Brief:
Omit the pictures. Print each entry below exactly.

= = = = = = =

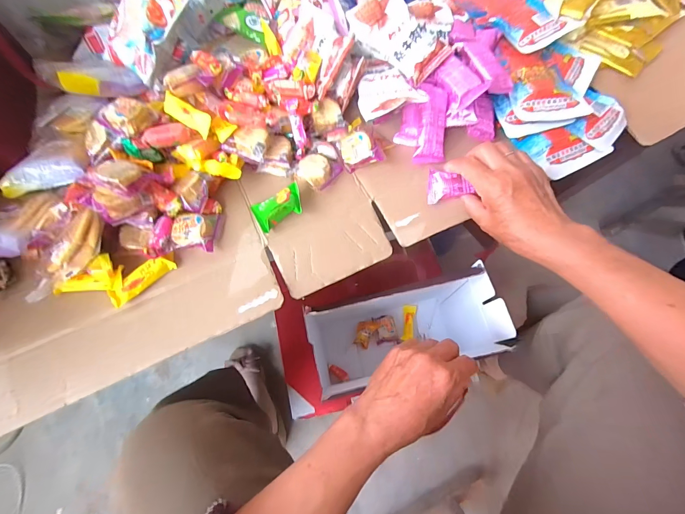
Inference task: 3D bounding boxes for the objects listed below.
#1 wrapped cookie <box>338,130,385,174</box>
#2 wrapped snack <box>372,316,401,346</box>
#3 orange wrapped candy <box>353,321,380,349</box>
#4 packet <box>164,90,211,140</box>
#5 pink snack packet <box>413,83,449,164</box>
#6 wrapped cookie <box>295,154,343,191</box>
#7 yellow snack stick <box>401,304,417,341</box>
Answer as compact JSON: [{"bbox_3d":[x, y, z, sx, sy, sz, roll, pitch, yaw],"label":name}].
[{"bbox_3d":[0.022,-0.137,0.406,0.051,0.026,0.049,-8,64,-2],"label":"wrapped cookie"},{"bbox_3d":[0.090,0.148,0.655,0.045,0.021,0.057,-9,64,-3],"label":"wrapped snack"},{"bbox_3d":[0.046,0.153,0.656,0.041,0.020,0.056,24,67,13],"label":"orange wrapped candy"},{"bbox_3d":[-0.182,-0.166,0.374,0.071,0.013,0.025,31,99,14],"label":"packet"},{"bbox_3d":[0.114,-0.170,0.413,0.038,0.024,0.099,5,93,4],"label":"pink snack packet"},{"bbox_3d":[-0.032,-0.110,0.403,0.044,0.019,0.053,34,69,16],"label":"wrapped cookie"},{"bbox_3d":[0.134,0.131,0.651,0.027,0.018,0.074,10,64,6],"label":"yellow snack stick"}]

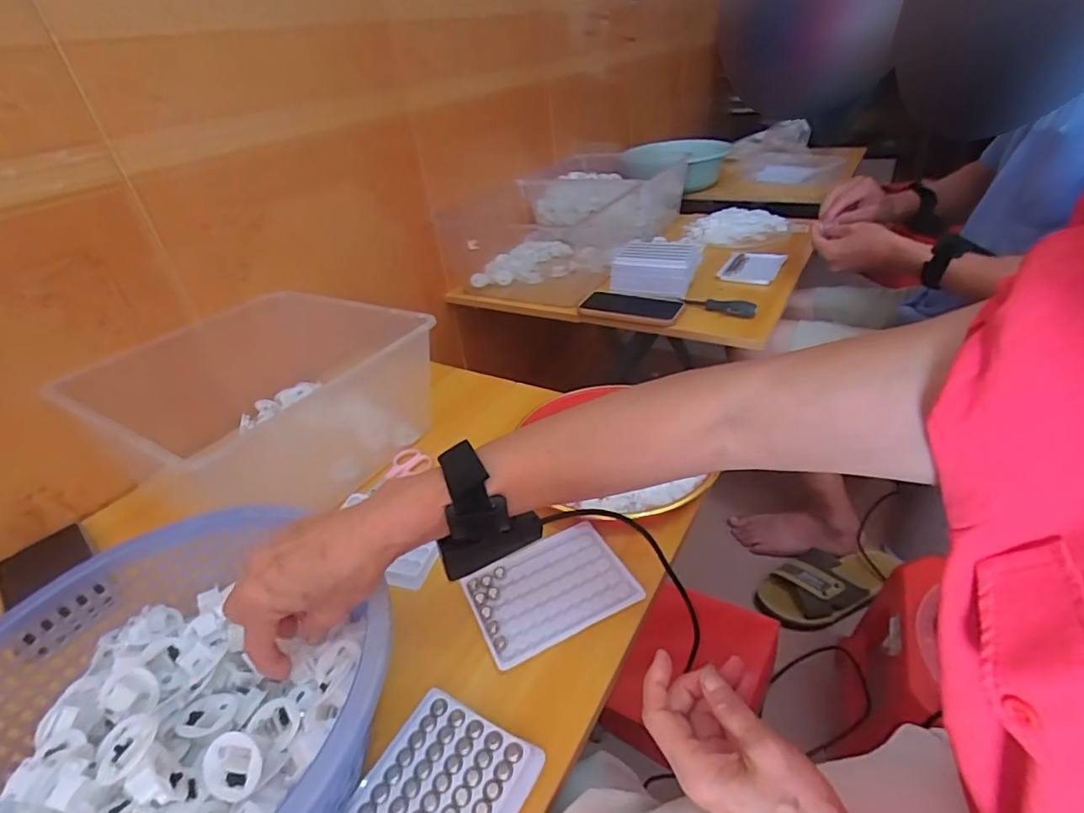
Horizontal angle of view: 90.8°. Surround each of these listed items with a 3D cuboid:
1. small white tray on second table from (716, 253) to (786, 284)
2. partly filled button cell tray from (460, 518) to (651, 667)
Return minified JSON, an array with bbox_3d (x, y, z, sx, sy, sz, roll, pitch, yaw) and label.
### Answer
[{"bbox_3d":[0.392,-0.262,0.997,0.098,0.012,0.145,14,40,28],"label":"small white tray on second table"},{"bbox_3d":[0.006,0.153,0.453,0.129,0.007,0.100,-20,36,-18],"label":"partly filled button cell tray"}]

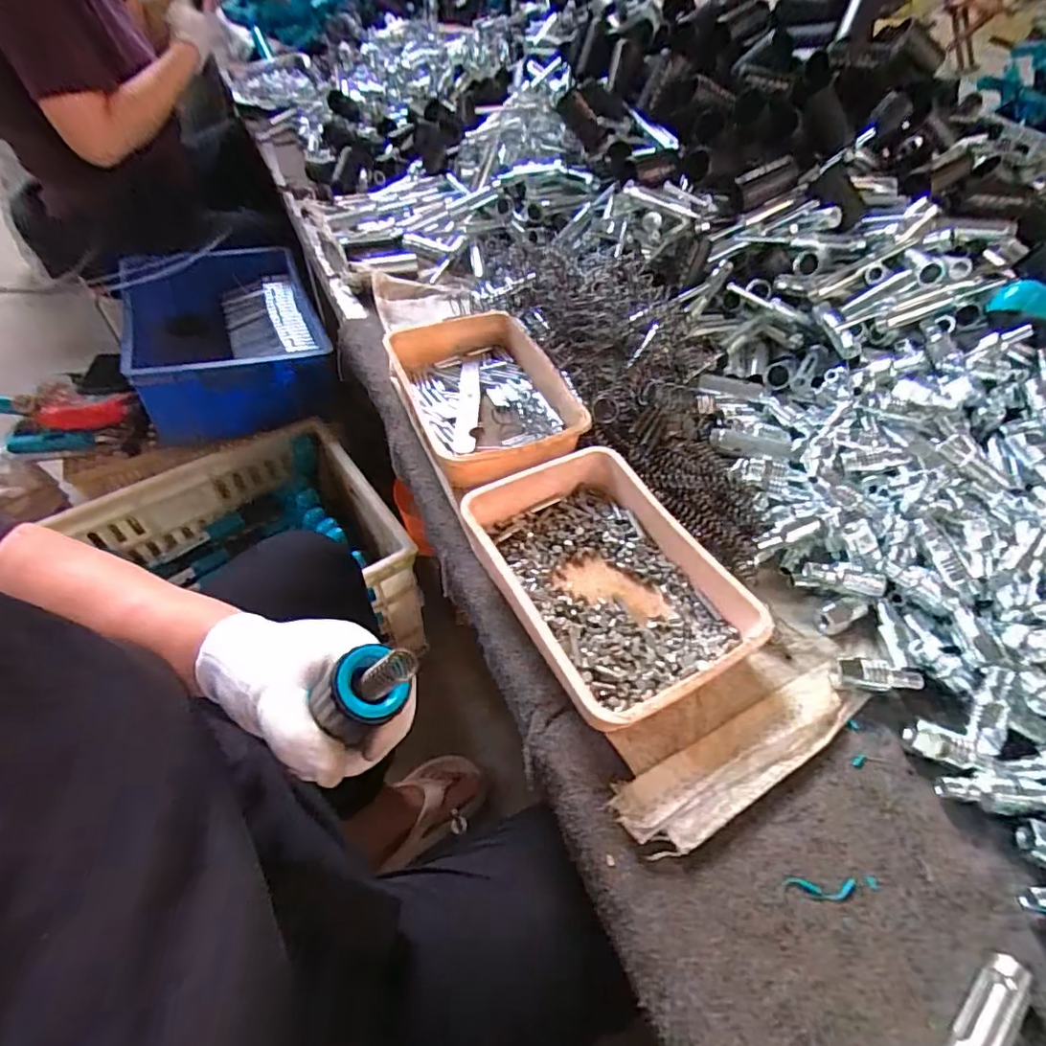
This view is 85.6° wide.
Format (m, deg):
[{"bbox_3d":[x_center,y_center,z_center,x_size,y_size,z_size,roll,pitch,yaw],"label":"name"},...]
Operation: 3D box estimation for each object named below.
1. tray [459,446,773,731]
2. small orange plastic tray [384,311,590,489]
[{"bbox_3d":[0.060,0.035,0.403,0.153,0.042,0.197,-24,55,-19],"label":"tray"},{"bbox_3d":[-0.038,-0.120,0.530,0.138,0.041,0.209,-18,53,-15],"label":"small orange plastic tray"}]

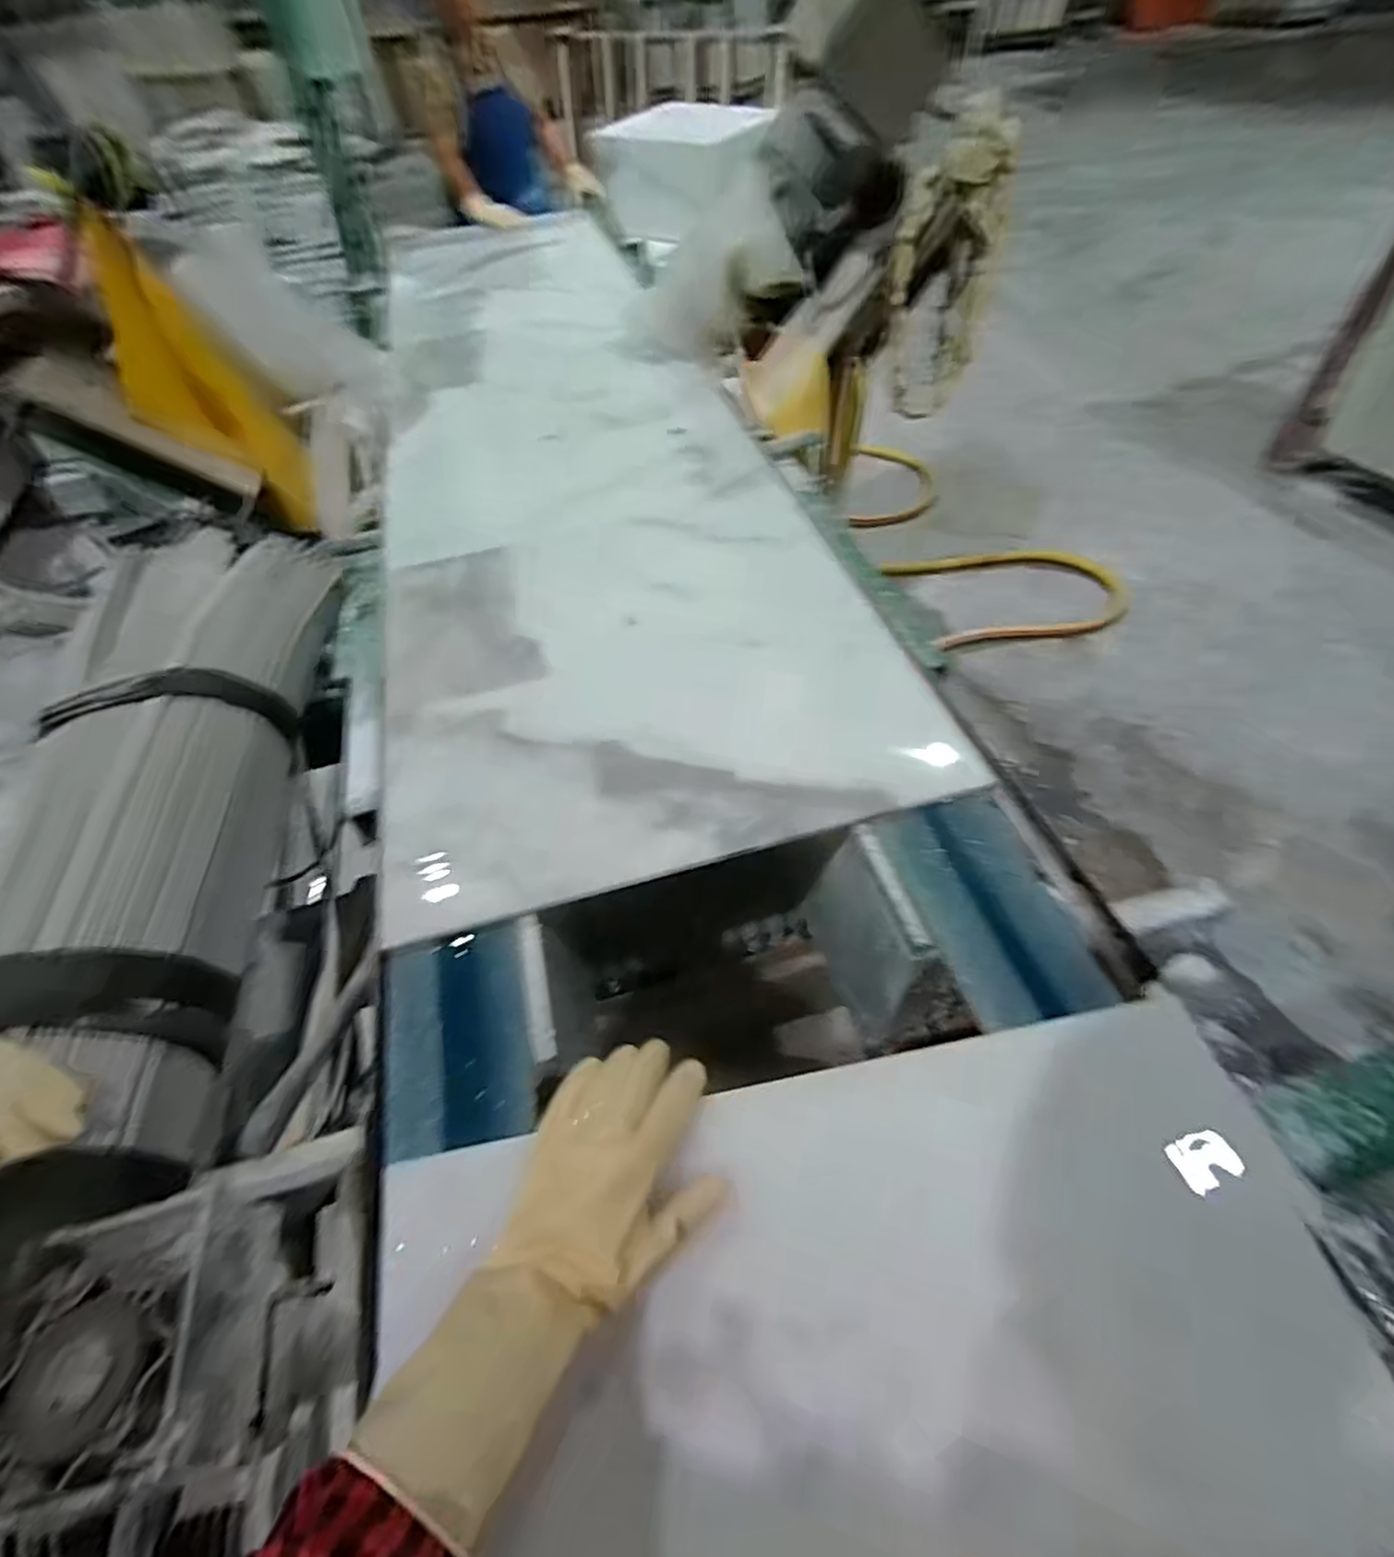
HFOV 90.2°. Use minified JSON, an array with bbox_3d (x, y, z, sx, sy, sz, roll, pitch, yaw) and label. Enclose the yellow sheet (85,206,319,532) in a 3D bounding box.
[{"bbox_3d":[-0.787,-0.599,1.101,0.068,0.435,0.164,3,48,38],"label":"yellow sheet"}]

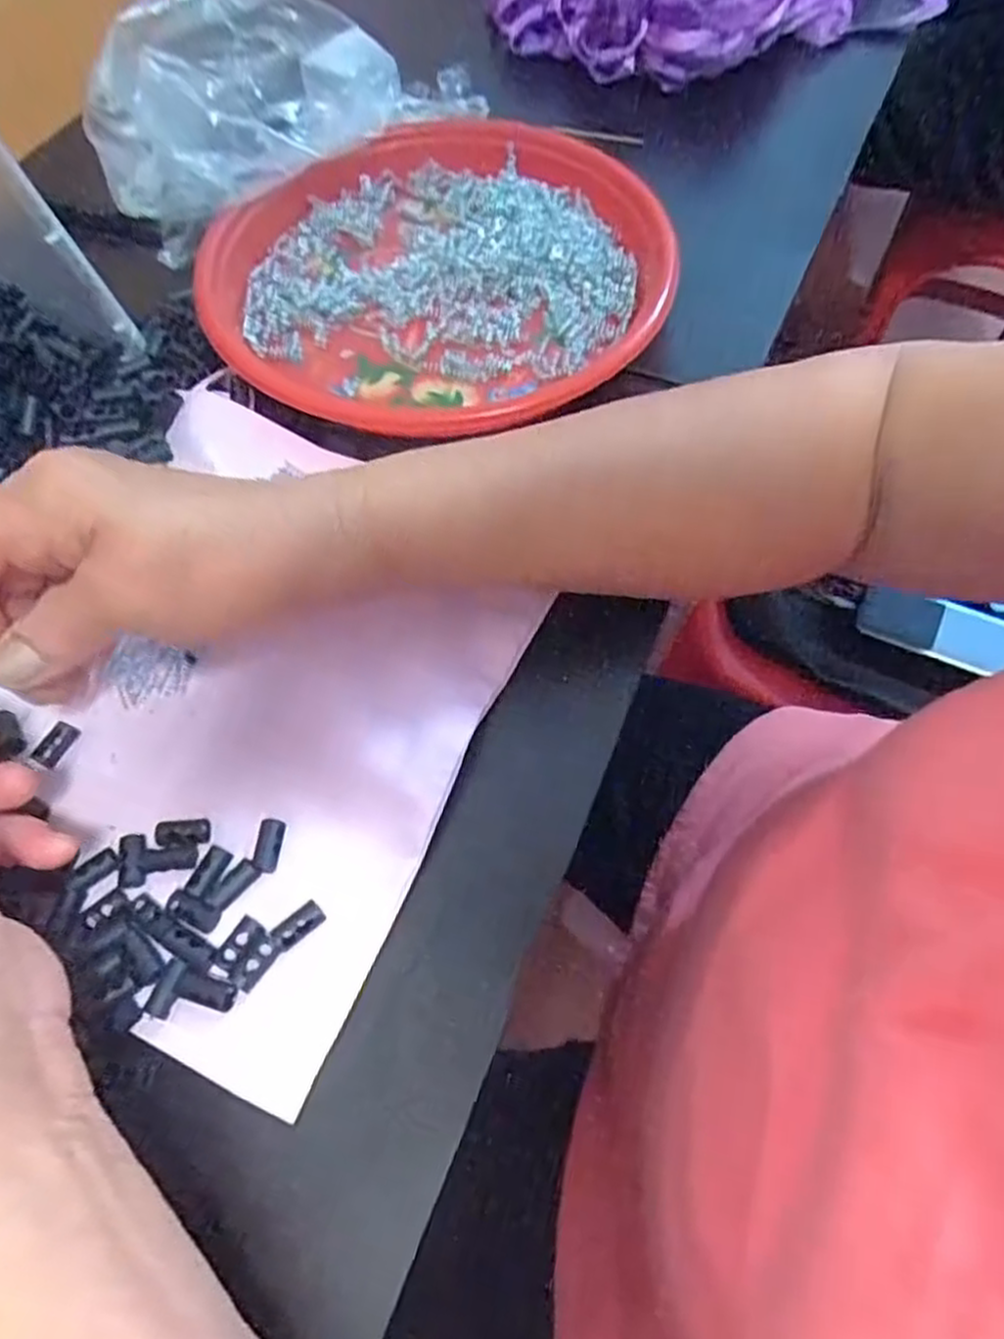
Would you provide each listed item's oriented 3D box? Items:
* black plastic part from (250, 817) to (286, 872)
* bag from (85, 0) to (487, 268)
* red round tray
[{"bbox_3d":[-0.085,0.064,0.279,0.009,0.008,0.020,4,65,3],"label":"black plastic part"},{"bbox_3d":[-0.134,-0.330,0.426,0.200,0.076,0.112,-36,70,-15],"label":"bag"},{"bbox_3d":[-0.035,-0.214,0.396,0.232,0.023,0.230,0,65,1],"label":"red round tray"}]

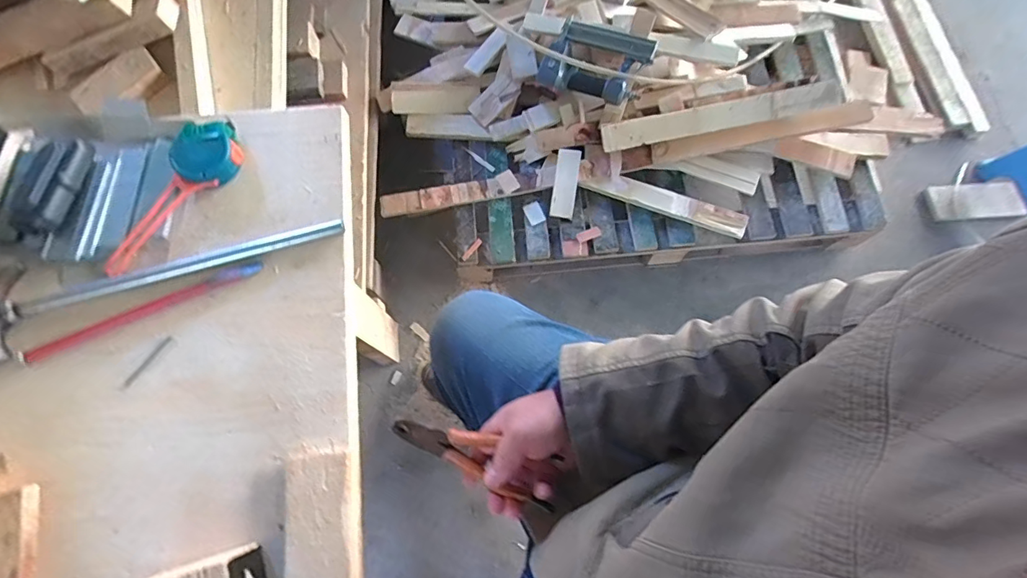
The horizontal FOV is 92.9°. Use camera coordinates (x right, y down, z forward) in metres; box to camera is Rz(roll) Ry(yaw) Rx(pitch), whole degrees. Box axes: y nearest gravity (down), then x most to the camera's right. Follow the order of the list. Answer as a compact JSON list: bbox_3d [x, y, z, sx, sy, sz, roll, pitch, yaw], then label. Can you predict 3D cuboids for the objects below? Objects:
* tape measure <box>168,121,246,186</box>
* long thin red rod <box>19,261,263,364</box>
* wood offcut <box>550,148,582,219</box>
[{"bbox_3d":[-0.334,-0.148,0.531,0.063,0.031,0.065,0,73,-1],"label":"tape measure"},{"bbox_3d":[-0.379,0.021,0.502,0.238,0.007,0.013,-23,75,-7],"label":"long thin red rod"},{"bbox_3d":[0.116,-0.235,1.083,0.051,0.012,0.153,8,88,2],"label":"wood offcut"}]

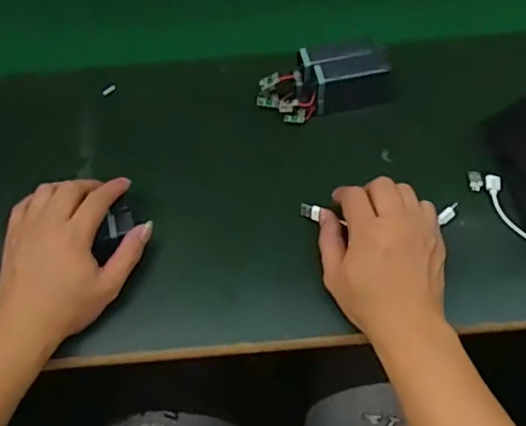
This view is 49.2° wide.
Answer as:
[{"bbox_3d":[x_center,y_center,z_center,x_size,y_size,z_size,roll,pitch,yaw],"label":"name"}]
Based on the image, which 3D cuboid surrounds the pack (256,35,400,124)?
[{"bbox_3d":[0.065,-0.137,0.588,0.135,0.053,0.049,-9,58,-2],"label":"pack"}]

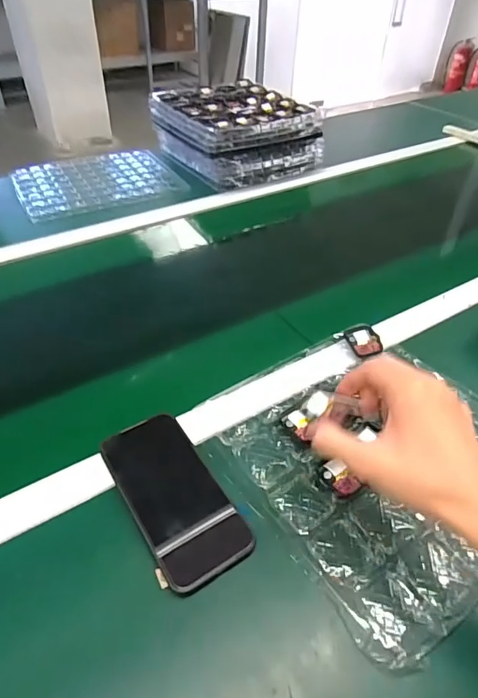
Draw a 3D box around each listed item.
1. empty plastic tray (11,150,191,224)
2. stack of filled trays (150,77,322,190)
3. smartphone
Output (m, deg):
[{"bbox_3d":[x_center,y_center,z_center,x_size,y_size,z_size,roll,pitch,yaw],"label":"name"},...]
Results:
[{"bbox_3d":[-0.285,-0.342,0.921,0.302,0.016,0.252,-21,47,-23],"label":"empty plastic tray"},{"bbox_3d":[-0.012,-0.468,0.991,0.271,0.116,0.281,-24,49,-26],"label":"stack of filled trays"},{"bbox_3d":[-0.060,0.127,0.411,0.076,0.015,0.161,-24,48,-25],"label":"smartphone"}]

= = = = = = =

Response to the task:
Inference task: 3D bounding boxes for the objects listed below.
#1 wrapped cookie <box>338,130,385,174</box>
#2 wrapped snack <box>372,316,401,346</box>
#3 orange wrapped candy <box>353,321,380,349</box>
#4 packet <box>164,90,211,140</box>
#5 pink snack packet <box>413,83,449,164</box>
#6 wrapped cookie <box>295,154,343,191</box>
#7 yellow snack stick <box>401,304,417,341</box>
Answer as compact JSON: [{"bbox_3d":[x, y, z, sx, sy, sz, roll, pitch, yaw],"label":name}].
[{"bbox_3d":[0.022,-0.137,0.406,0.051,0.026,0.049,-8,64,-2],"label":"wrapped cookie"},{"bbox_3d":[0.090,0.148,0.655,0.045,0.021,0.057,-9,64,-3],"label":"wrapped snack"},{"bbox_3d":[0.046,0.153,0.656,0.041,0.020,0.056,24,67,13],"label":"orange wrapped candy"},{"bbox_3d":[-0.182,-0.166,0.374,0.071,0.013,0.025,31,99,14],"label":"packet"},{"bbox_3d":[0.114,-0.170,0.413,0.038,0.024,0.099,5,93,4],"label":"pink snack packet"},{"bbox_3d":[-0.032,-0.110,0.403,0.044,0.019,0.053,34,69,16],"label":"wrapped cookie"},{"bbox_3d":[0.134,0.131,0.651,0.027,0.018,0.074,10,64,6],"label":"yellow snack stick"}]

Horizontal angle of view: 90.8°. Surround each of these listed items with a 3D cuboid:
1. small white tray on second table from (716, 253) to (786, 284)
2. partly filled button cell tray from (460, 518) to (651, 667)
Return minified JSON, an array with bbox_3d (x, y, z, sx, sy, sz, roll, pitch, yaw) and label.
### Answer
[{"bbox_3d":[0.392,-0.262,0.997,0.098,0.012,0.145,14,40,28],"label":"small white tray on second table"},{"bbox_3d":[0.006,0.153,0.453,0.129,0.007,0.100,-20,36,-18],"label":"partly filled button cell tray"}]

This view is 85.6° wide.
Format (m, deg):
[{"bbox_3d":[x_center,y_center,z_center,x_size,y_size,z_size,roll,pitch,yaw],"label":"name"},...]
Operation: 3D box estimation for each object named below.
1. tray [459,446,773,731]
2. small orange plastic tray [384,311,590,489]
[{"bbox_3d":[0.060,0.035,0.403,0.153,0.042,0.197,-24,55,-19],"label":"tray"},{"bbox_3d":[-0.038,-0.120,0.530,0.138,0.041,0.209,-18,53,-15],"label":"small orange plastic tray"}]

HFOV 90.2°. Use minified JSON, an array with bbox_3d (x, y, z, sx, sy, sz, roll, pitch, yaw) and label. Enclose the yellow sheet (85,206,319,532) in a 3D bounding box.
[{"bbox_3d":[-0.787,-0.599,1.101,0.068,0.435,0.164,3,48,38],"label":"yellow sheet"}]

Would you provide each listed item's oriented 3D box? Items:
* black plastic part from (250, 817) to (286, 872)
* bag from (85, 0) to (487, 268)
* red round tray
[{"bbox_3d":[-0.085,0.064,0.279,0.009,0.008,0.020,4,65,3],"label":"black plastic part"},{"bbox_3d":[-0.134,-0.330,0.426,0.200,0.076,0.112,-36,70,-15],"label":"bag"},{"bbox_3d":[-0.035,-0.214,0.396,0.232,0.023,0.230,0,65,1],"label":"red round tray"}]

The horizontal FOV is 92.9°. Use camera coordinates (x right, y down, z forward) in metres; box to camera is Rz(roll) Ry(yaw) Rx(pitch), whole degrees. Box axes: y nearest gravity (down), then x most to the camera's right. Follow the order of the list. Answer as a compact JSON list: bbox_3d [x, y, z, sx, sy, sz, roll, pitch, yaw], then label. Can you predict 3D cuboids for the objects below? Objects:
* tape measure <box>168,121,246,186</box>
* long thin red rod <box>19,261,263,364</box>
* wood offcut <box>550,148,582,219</box>
[{"bbox_3d":[-0.334,-0.148,0.531,0.063,0.031,0.065,0,73,-1],"label":"tape measure"},{"bbox_3d":[-0.379,0.021,0.502,0.238,0.007,0.013,-23,75,-7],"label":"long thin red rod"},{"bbox_3d":[0.116,-0.235,1.083,0.051,0.012,0.153,8,88,2],"label":"wood offcut"}]

This view is 49.2° wide.
Answer as:
[{"bbox_3d":[x_center,y_center,z_center,x_size,y_size,z_size,roll,pitch,yaw],"label":"name"}]
Based on the image, which 3D cuboid surrounds the pack (256,35,400,124)?
[{"bbox_3d":[0.065,-0.137,0.588,0.135,0.053,0.049,-9,58,-2],"label":"pack"}]

Draw a 3D box around each listed item.
1. empty plastic tray (11,150,191,224)
2. stack of filled trays (150,77,322,190)
3. smartphone
Output (m, deg):
[{"bbox_3d":[x_center,y_center,z_center,x_size,y_size,z_size,roll,pitch,yaw],"label":"name"},...]
Results:
[{"bbox_3d":[-0.285,-0.342,0.921,0.302,0.016,0.252,-21,47,-23],"label":"empty plastic tray"},{"bbox_3d":[-0.012,-0.468,0.991,0.271,0.116,0.281,-24,49,-26],"label":"stack of filled trays"},{"bbox_3d":[-0.060,0.127,0.411,0.076,0.015,0.161,-24,48,-25],"label":"smartphone"}]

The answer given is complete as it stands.